**Document:**
◇ ◇ ◇

With only a handful of women receiving Nobel Prizes in STEM fields, this represents momentous leap for the recognition of women in science. In particular, Dr Strickland’s acceptance is the first time in 55 years that a woman has been awarded the Nobel Prize in Physics. While this is a great victory, it highlights concerns of sexism within the Nobel Prizes and STEM-related disciplines. Christin Wiedemann, a former physicist and past president of the Society for Canadian Women in Science and Technology, stated that while Dr Strickland’s win should be celebrated, it is “a stark reminder that its been 55 years, and I have a hard time imagining there haven’t been women worthy of the prize in 55 years.” While this is a major concern, both women being awarded for their scientific successes is a step in the right direction.
According to Wired, girls perform just as well as boys in the sciences, yet due to low confidence, sexism and under-representation in STEM-related disciplines, women often stray away from a science-related career. It is hoped that such recognition of female success in science will encourage young women to embrace the sciences and fight against the uneven playing field currently present in the STEM-related disciplines. It is also hoped that such recognition will encourage men to help in the fight against structural and systemic sexism within STEM-related disciplines, as both men and women need to work together to achieve an even playing field.

◇ ◇ ◇

**Data supplied:**
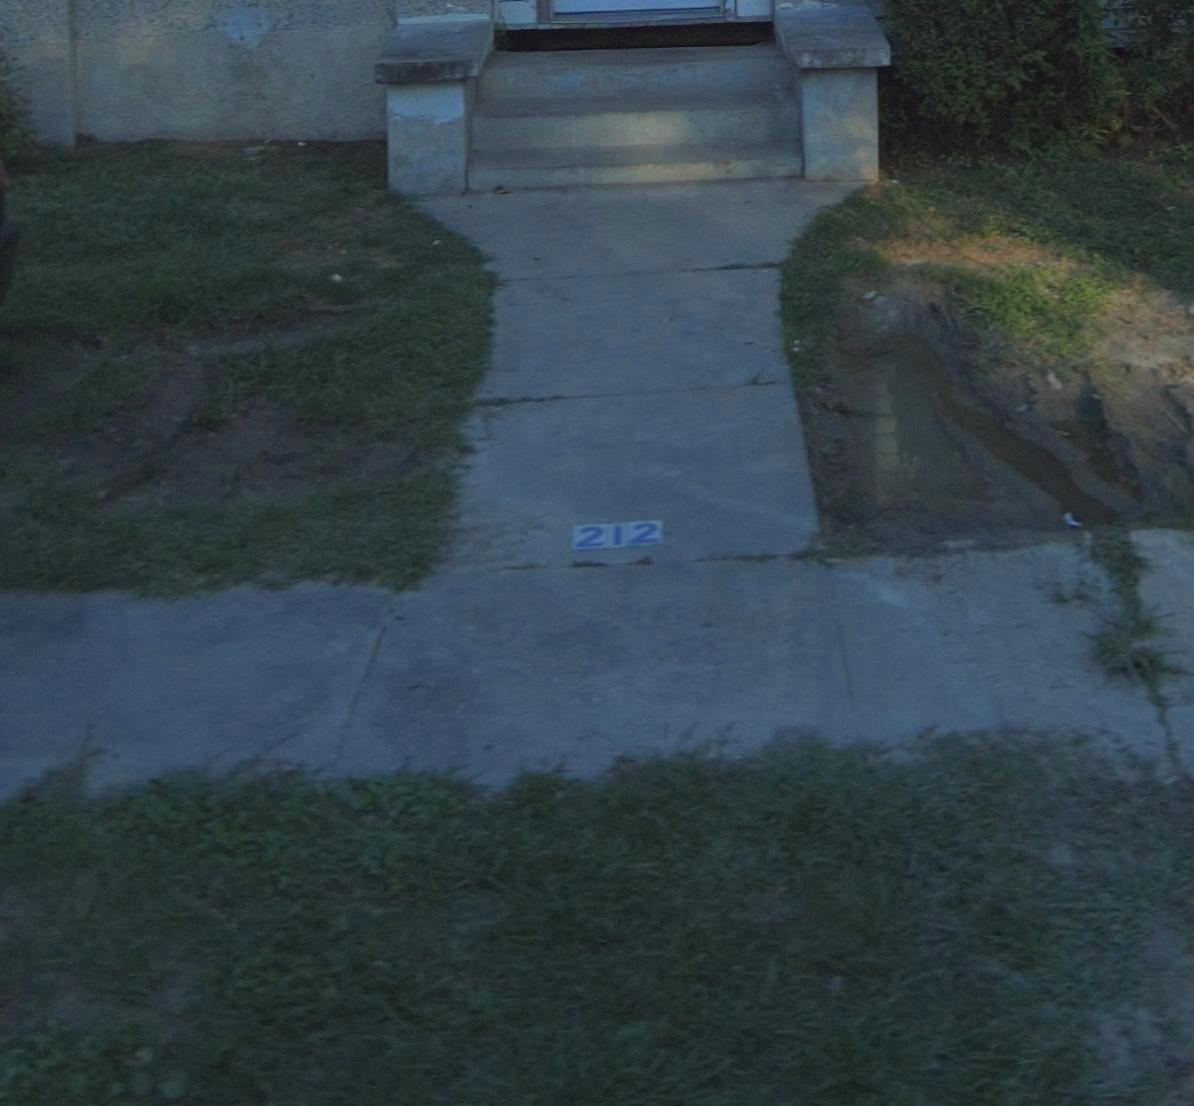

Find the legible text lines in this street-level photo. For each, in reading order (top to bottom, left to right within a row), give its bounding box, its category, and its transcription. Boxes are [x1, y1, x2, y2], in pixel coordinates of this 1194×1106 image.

[574, 520, 660, 549] StreetNumber: 212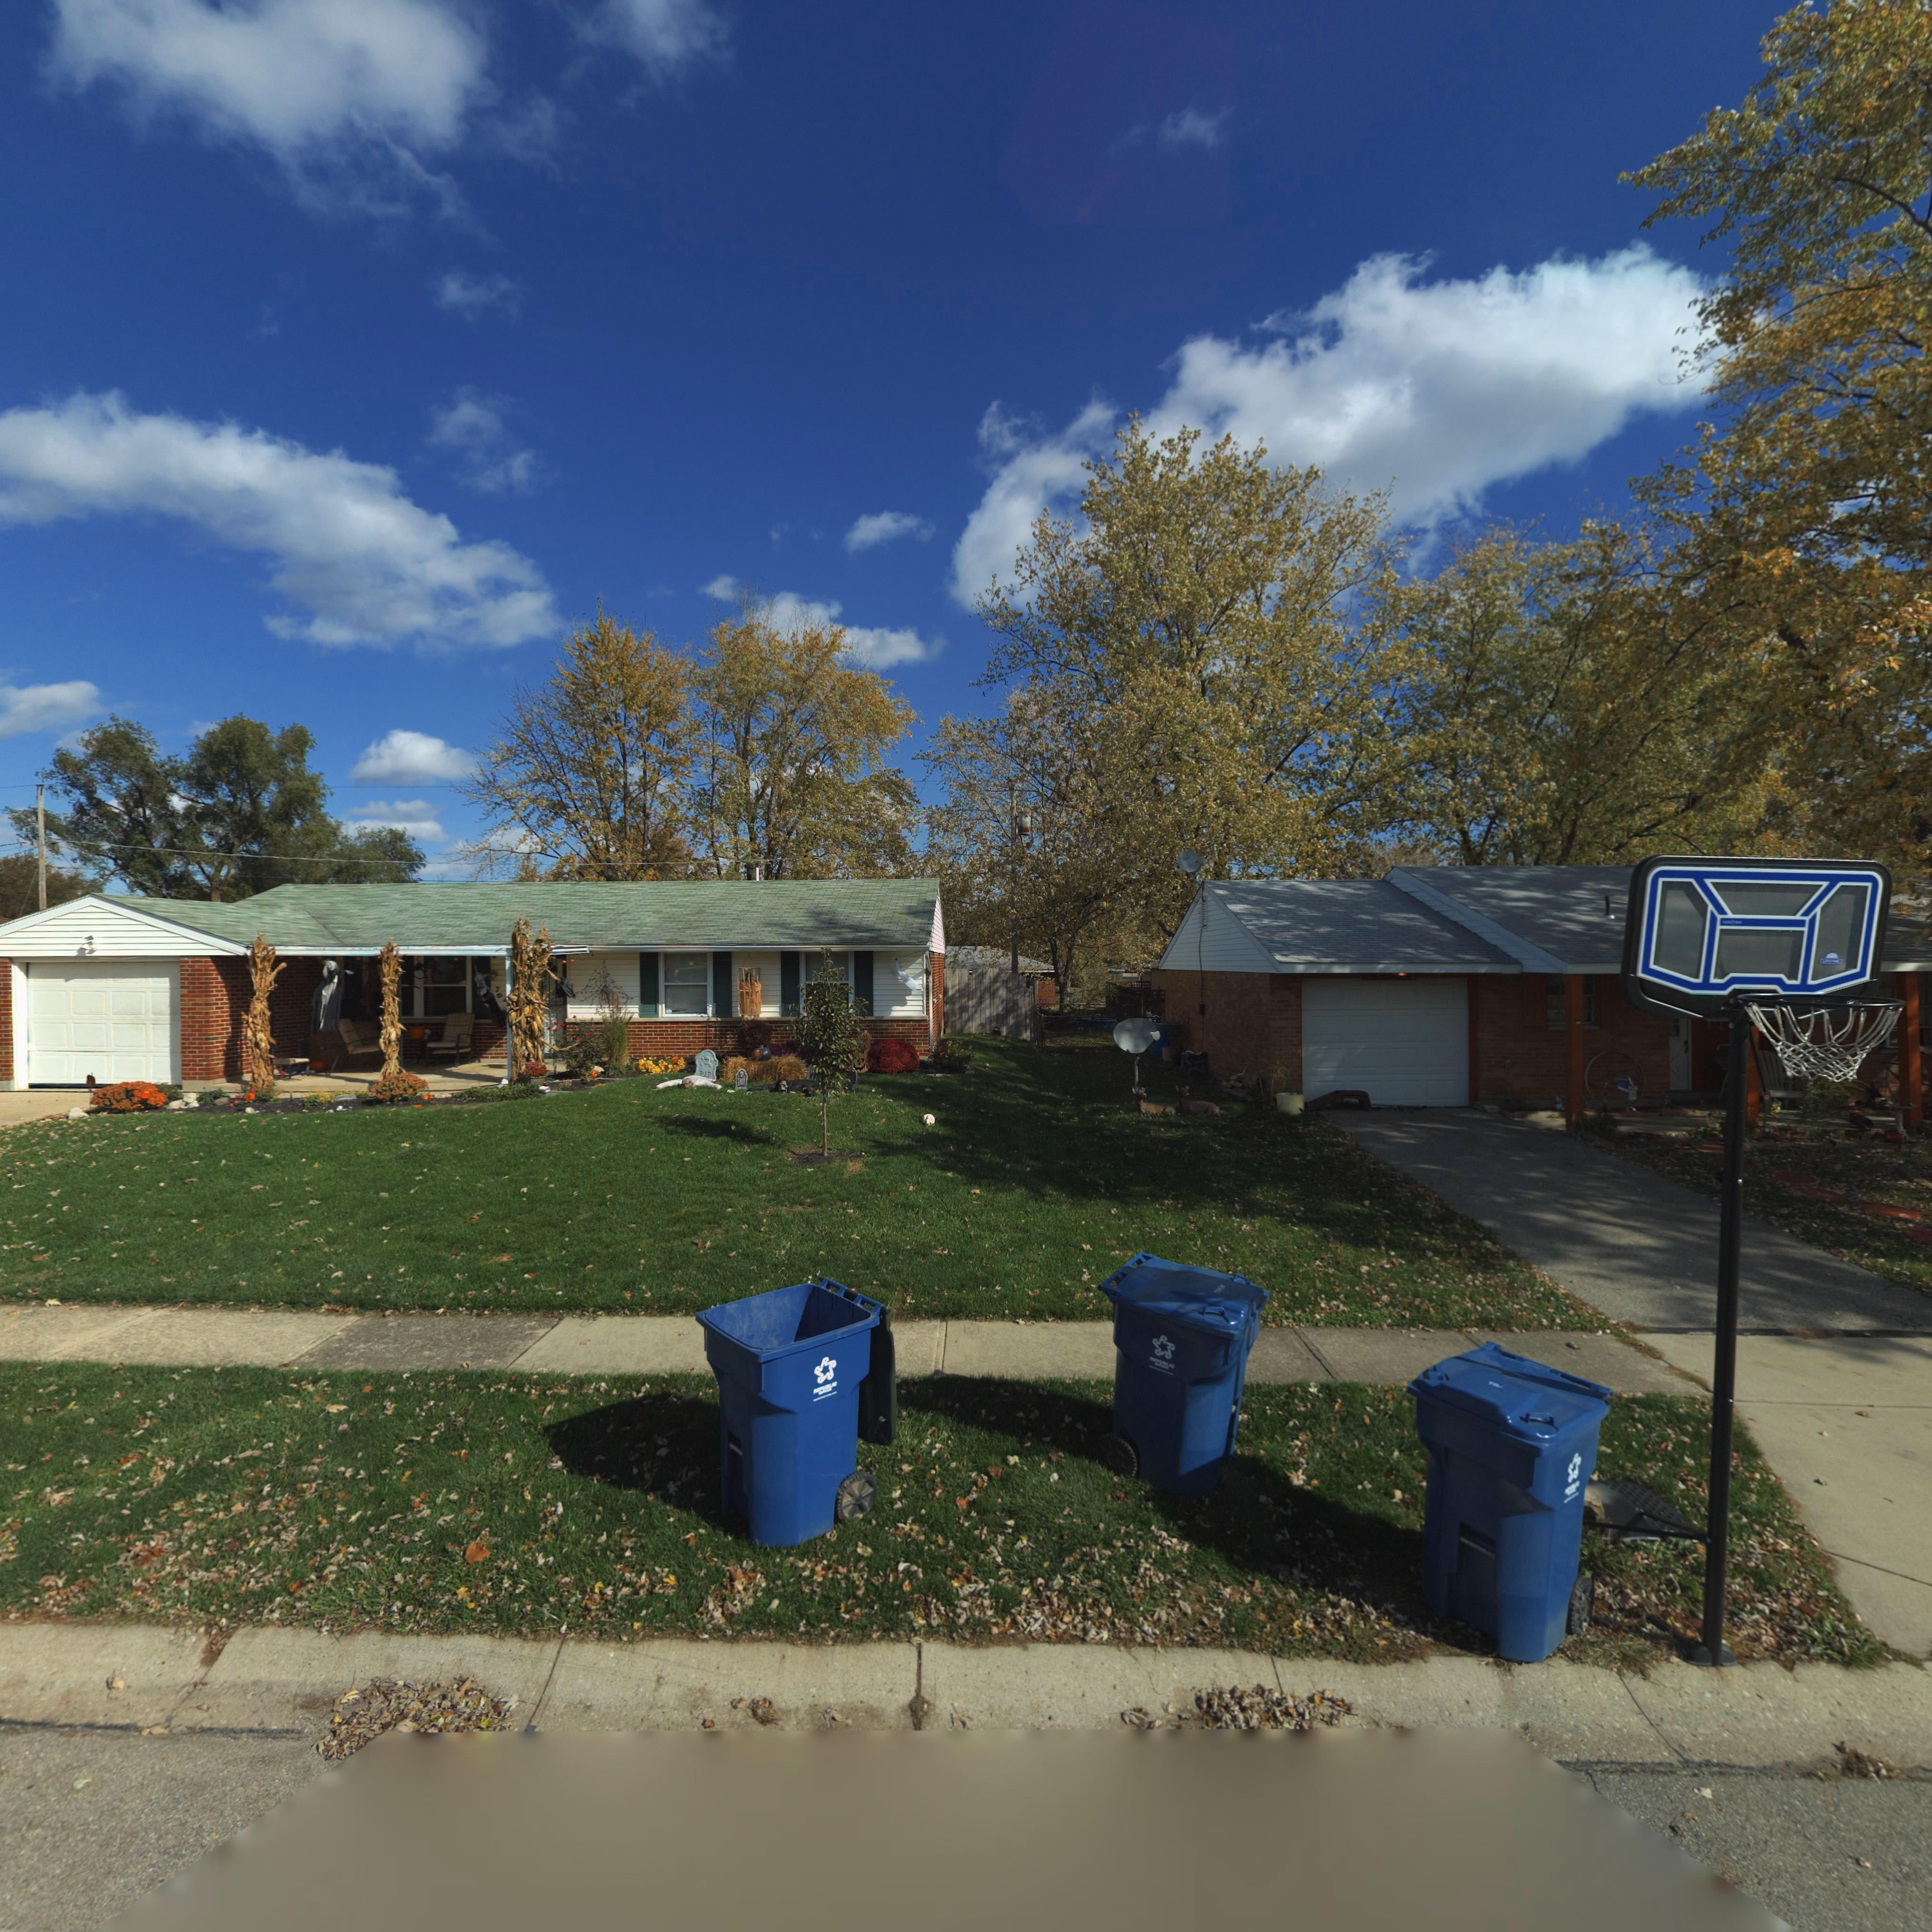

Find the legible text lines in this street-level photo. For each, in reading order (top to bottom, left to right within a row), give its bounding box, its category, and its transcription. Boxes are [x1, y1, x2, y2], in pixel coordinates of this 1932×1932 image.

[494, 986, 503, 999] StreetNumber: 76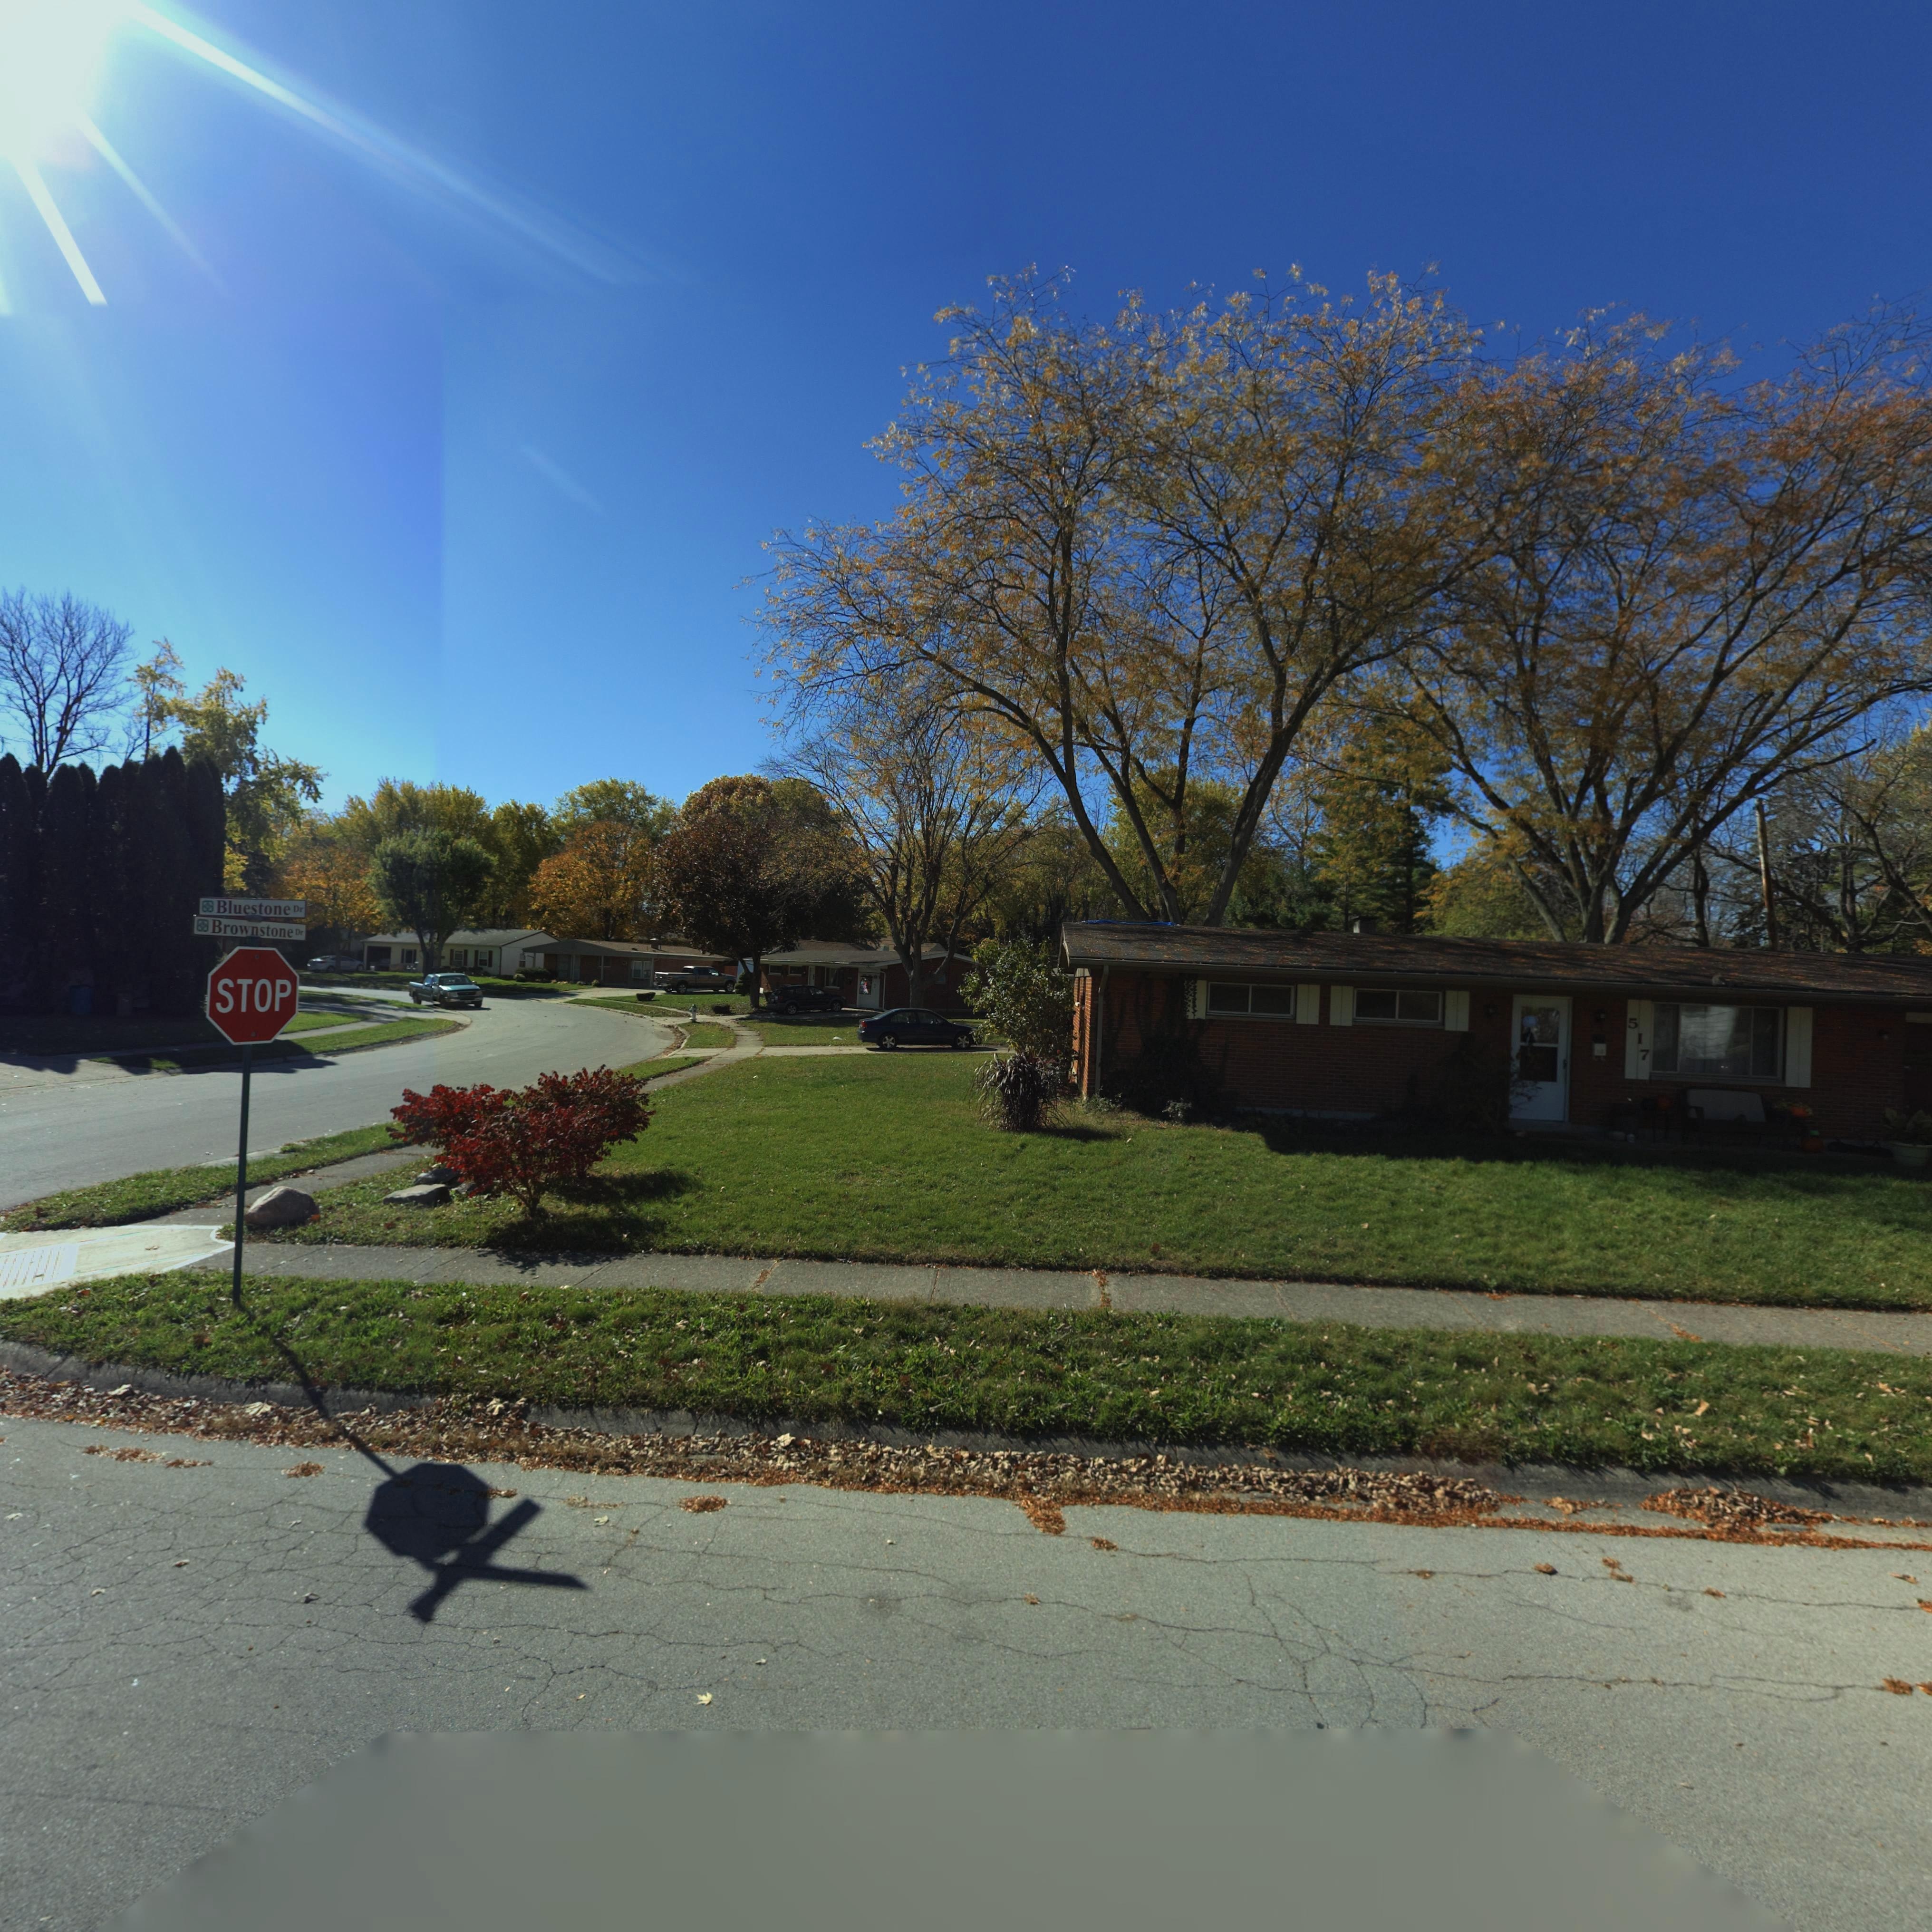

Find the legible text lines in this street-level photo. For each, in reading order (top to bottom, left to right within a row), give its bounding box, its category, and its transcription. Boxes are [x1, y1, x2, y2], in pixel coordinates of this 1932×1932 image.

[1627, 1016, 1651, 1062] StreetNumber: 517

◇ ◇ ◇

**What is being asked:**
Can you transcribe the entire passage on women and the Nobel Prizes word for word? The listing has nothing to do with the passage on women and the Nobel Prizes.

**Response:**
With only a handful of women receiving Nobel Prizes in STEM fields, this represents momentous leap for the recognition of women in science. In particular, Dr Strickland’s acceptance is the first time in 55 years that a woman has been awarded the Nobel Prize in Physics. While this is a great victory, it highlights concerns of sexism within the Nobel Prizes and STEM-related disciplines. Christin Wiedemann, a former physicist and past president of the Society for Canadian Women in Science and Technology, stated that while Dr Strickland’s win should be celebrated, it is “a stark reminder that its been 55 years, and I have a hard time imagining there haven’t been women worthy of the prize in 55 years.” While this is a major concern, both women being awarded for their scientific successes is a step in the right direction.
According to Wired, girls perform just as well as boys in the sciences, yet due to low confidence, sexism and under-representation in STEM-related disciplines, women often stray away from a science-related career. It is hoped that such recognition of female success in science will encourage young women to embrace the sciences and fight against the uneven playing field currently present in the STEM-related disciplines. It is also hoped that such recognition will encourage men to help in the fight against structural and systemic sexism within STEM-related disciplines, as both men and women need to work together to achieve an even playing field.